• EXERCISE BRIEF: Extract every line below, verbatim.

[Dataset entries]
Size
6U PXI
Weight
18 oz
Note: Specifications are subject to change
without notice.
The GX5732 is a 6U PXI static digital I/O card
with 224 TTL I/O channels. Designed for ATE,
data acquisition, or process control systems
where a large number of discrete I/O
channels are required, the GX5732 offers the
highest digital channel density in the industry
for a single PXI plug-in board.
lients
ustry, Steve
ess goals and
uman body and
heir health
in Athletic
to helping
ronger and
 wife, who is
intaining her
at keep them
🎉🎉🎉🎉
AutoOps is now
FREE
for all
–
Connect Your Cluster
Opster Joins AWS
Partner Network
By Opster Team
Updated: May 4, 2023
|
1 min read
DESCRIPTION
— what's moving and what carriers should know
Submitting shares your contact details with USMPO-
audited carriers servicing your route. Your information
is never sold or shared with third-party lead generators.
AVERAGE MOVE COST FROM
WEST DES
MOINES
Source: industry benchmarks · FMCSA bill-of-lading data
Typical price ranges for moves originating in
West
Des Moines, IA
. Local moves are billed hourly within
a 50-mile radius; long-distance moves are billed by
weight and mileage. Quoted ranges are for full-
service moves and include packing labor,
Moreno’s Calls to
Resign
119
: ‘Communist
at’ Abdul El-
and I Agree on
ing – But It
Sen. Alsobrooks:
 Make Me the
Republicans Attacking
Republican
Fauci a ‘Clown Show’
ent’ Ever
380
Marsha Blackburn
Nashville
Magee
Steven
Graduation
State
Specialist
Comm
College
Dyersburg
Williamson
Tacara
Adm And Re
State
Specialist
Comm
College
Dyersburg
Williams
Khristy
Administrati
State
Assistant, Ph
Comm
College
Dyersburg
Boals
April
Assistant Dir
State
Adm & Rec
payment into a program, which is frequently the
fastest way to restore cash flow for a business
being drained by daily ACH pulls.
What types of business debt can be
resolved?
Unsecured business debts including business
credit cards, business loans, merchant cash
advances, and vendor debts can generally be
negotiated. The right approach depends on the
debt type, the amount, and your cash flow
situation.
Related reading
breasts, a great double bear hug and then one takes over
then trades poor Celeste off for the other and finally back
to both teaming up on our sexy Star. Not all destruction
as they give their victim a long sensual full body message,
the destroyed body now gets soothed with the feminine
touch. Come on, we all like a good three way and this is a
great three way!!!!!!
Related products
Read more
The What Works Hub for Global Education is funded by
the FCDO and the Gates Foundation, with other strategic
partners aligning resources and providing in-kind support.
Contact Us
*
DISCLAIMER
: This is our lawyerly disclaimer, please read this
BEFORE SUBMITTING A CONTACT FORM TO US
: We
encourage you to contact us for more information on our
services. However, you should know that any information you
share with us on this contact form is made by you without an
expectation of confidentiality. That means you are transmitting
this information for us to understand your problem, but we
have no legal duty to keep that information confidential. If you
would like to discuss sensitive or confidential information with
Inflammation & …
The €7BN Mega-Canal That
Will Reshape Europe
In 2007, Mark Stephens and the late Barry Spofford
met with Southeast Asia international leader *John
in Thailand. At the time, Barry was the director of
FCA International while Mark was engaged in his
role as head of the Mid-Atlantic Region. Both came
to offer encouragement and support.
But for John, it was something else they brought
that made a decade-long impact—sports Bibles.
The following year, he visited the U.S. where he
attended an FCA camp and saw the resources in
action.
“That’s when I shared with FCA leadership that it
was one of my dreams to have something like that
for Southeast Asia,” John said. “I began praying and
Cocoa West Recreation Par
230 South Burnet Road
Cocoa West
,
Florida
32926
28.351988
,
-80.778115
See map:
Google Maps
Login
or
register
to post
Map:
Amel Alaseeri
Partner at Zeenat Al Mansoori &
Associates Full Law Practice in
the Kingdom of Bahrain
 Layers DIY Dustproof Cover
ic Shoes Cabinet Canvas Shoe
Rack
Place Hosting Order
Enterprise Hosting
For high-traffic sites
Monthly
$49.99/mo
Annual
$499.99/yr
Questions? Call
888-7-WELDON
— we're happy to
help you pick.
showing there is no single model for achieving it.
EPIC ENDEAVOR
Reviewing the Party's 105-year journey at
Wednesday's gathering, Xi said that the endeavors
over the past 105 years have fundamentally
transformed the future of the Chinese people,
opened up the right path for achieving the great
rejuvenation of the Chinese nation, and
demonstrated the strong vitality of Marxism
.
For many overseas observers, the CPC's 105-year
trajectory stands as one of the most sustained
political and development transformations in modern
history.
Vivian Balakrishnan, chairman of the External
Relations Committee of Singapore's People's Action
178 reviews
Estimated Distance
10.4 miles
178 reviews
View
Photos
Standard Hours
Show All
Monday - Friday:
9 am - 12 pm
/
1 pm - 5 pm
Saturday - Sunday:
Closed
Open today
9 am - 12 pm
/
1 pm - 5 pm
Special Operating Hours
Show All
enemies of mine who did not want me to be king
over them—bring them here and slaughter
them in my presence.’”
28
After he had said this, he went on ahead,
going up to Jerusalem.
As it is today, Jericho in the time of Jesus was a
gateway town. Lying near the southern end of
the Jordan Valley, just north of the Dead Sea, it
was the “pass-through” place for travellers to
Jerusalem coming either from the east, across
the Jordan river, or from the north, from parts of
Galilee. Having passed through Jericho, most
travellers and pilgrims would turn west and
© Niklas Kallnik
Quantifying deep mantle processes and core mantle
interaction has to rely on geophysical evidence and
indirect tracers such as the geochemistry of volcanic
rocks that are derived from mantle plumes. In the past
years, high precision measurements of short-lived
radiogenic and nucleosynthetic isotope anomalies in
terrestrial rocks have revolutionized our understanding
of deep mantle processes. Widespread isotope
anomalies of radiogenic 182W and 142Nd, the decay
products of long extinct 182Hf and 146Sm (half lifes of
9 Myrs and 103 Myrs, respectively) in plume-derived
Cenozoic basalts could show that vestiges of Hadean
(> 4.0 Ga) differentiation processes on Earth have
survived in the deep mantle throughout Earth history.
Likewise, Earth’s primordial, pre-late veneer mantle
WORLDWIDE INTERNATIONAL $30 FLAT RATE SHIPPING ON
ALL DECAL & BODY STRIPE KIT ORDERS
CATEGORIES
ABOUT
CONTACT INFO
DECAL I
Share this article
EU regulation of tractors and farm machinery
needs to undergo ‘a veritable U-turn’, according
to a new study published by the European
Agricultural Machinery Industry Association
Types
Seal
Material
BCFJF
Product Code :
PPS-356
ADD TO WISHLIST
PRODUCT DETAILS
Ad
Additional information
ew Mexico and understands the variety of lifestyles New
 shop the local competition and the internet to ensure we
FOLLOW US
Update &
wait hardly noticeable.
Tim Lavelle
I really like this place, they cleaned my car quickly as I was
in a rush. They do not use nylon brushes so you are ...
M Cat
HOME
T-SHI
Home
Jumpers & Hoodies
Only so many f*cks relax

• RESPONSE FOR THIS EXERCISE:
Size
6U PXI
Weight
18 oz
Note: Specifications are subject to change
without notice.
The GX5732 is a 6U PXI static digital I/O card
with 224 TTL I/O channels. Designed for ATE,
data acquisition, or process control systems
where a large number of discrete I/O
channels are required, the GX5732 offers the
highest digital channel density in the industry
for a single PXI plug-in board.
lients
ustry, Steve
ess goals and
uman body and
heir health
in Athletic
to helping
ronger and
 wife, who is
intaining her
at keep them
🎉🎉🎉🎉
AutoOps is now
FREE
for all
–
Connect Your Cluster
Opster Joins AWS
Partner Network
By Opster Team
Updated: May 4, 2023
|
1 min read
DESCRIPTION
— what's moving and what carriers should know
Submitting shares your contact details with USMPO-
audited carriers servicing your route. Your information
is never sold or shared with third-party lead generators.
AVERAGE MOVE COST FROM
WEST DES
MOINES
Source: industry benchmarks · FMCSA bill-of-lading data
Typical price ranges for moves originating in
West
Des Moines, IA
. Local moves are billed hourly within
a 50-mile radius; long-distance moves are billed by
weight and mileage. Quoted ranges are for full-
service moves and include packing labor,
Moreno’s Calls to
Resign
119
: ‘Communist
at’ Abdul El-
and I Agree on
ing – But It
Sen. Alsobrooks:
 Make Me the
Republicans Attacking
Republican
Fauci a ‘Clown Show’
ent’ Ever
380
Marsha Blackburn
Nashville
Magee
Steven
Graduation
State
Specialist
Comm
College
Dyersburg
Williamson
Tacara
Adm And Re
State
Specialist
Comm
College
Dyersburg
Williams
Khristy
Administrati
State
Assistant, Ph
Comm
College
Dyersburg
Boals
April
Assistant Dir
State
Adm & Rec
payment into a program, which is frequently the
fastest way to restore cash flow for a business
being drained by daily ACH pulls.
What types of business debt can be
resolved?
Unsecured business debts including business
credit cards, business loans, merchant cash
advances, and vendor debts can generally be
negotiated. The right approach depends on the
debt type, the amount, and your cash flow
situation.
Related reading
breasts, a great double bear hug and then one takes over
then trades poor Celeste off for the other and finally back
to both teaming up on our sexy Star. Not all destruction
as they give their victim a long sensual full body message,
the destroyed body now gets soothed with the feminine
touch. Come on, we all like a good three way and this is a
great three way!!!!!!
Related products
Read more
The What Works Hub for Global Education is funded by
the FCDO and the Gates Foundation, with other strategic
partners aligning resources and providing in-kind support.
Contact Us
*
DISCLAIMER
: This is our lawyerly disclaimer, please read this
BEFORE SUBMITTING A CONTACT FORM TO US
: We
encourage you to contact us for more information on our
services. However, you should know that any information you
share with us on this contact form is made by you without an
expectation of confidentiality. That means you are transmitting
this information for us to understand your problem, but we
have no legal duty to keep that information confidential. If you
would like to discuss sensitive or confidential information with
Inflammation & …
The €7BN Mega-Canal That
Will Reshape Europe
In 2007, Mark Stephens and the late Barry Spofford
met with Southeast Asia international leader *John
in Thailand. At the time, Barry was the director of
FCA International while Mark was engaged in his
role as head of the Mid-Atlantic Region. Both came
to offer encouragement and support.
But for John, it was something else they brought
that made a decade-long impact—sports Bibles.
The following year, he visited the U.S. where he
attended an FCA camp and saw the resources in
action.
“That’s when I shared with FCA leadership that it
was one of my dreams to have something like that
for Southeast Asia,” John said. “I began praying and
Cocoa West Recreation Par
230 South Burnet Road
Cocoa West
,
Florida
32926
28.351988
,
-80.778115
See map:
Google Maps
Login
or
register
to post
Map:
Amel Alaseeri
Partner at Zeenat Al Mansoori &
Associates Full Law Practice in
the Kingdom of Bahrain
 Layers DIY Dustproof Cover
ic Shoes Cabinet Canvas Shoe
Rack
Place Hosting Order
Enterprise Hosting
For high-traffic sites
Monthly
$49.99/mo
Annual
$499.99/yr
Questions? Call
888-7-WELDON
— we're happy to
help you pick.
showing there is no single model for achieving it.
EPIC ENDEAVOR
Reviewing the Party's 105-year journey at
Wednesday's gathering, Xi said that the endeavors
over the past 105 years have fundamentally
transformed the future of the Chinese people,
opened up the right path for achieving the great
rejuvenation of the Chinese nation, and
demonstrated the strong vitality of Marxism
.
For many overseas observers, the CPC's 105-year
trajectory stands as one of the most sustained
political and development transformations in modern
history.
Vivian Balakrishnan, chairman of the External
Relations Committee of Singapore's People's Action
178 reviews
Estimated Distance
10.4 miles
178 reviews
View
Photos
Standard Hours
Show All
Monday - Friday:
9 am - 12 pm
/
1 pm - 5 pm
Saturday - Sunday:
Closed
Open today
9 am - 12 pm
/
1 pm - 5 pm
Special Operating Hours
Show All
enemies of mine who did not want me to be king
over them—bring them here and slaughter
them in my presence.’”
28
After he had said this, he went on ahead,
going up to Jerusalem.
As it is today, Jericho in the time of Jesus was a
gateway town. Lying near the southern end of
the Jordan Valley, just north of the Dead Sea, it
was the “pass-through” place for travellers to
Jerusalem coming either from the east, across
the Jordan river, or from the north, from parts of
Galilee. Having passed through Jericho, most
travellers and pilgrims would turn west and
© Niklas Kallnik
Quantifying deep mantle processes and core mantle
interaction has to rely on geophysical evidence and
indirect tracers such as the geochemistry of volcanic
rocks that are derived from mantle plumes. In the past
years, high precision measurements of short-lived
radiogenic and nucleosynthetic isotope anomalies in
terrestrial rocks have revolutionized our understanding
of deep mantle processes. Widespread isotope
anomalies of radiogenic 182W and 142Nd, the decay
products of long extinct 182Hf and 146Sm (half lifes of
9 Myrs and 103 Myrs, respectively) in plume-derived
Cenozoic basalts could show that vestiges of Hadean
(> 4.0 Ga) differentiation processes on Earth have
survived in the deep mantle throughout Earth history.
Likewise, Earth’s primordial, pre-late veneer mantle
WORLDWIDE INTERNATIONAL $30 FLAT RATE SHIPPING ON
ALL DECAL & BODY STRIPE KIT ORDERS
CATEGORIES
ABOUT
CONTACT INFO
DECAL I
Share this article
EU regulation of tractors and farm machinery
needs to undergo ‘a veritable U-turn’, according
to a new study published by the European
Agricultural Machinery Industry Association
Types
Seal
Material
BCFJF
Product Code :
PPS-356
ADD TO WISHLIST
PRODUCT DETAILS
Ad
Additional information
ew Mexico and understands the variety of lifestyles New
 shop the local competition and the internet to ensure we
FOLLOW US
Update &
wait hardly noticeable.
Tim Lavelle
I really like this place, they cleaned my car quickly as I was
in a rush. They do not use nylon brushes so you are ...
M Cat
HOME
T-SHI
Home
Jumpers & Hoodies
Only so many f*cks relax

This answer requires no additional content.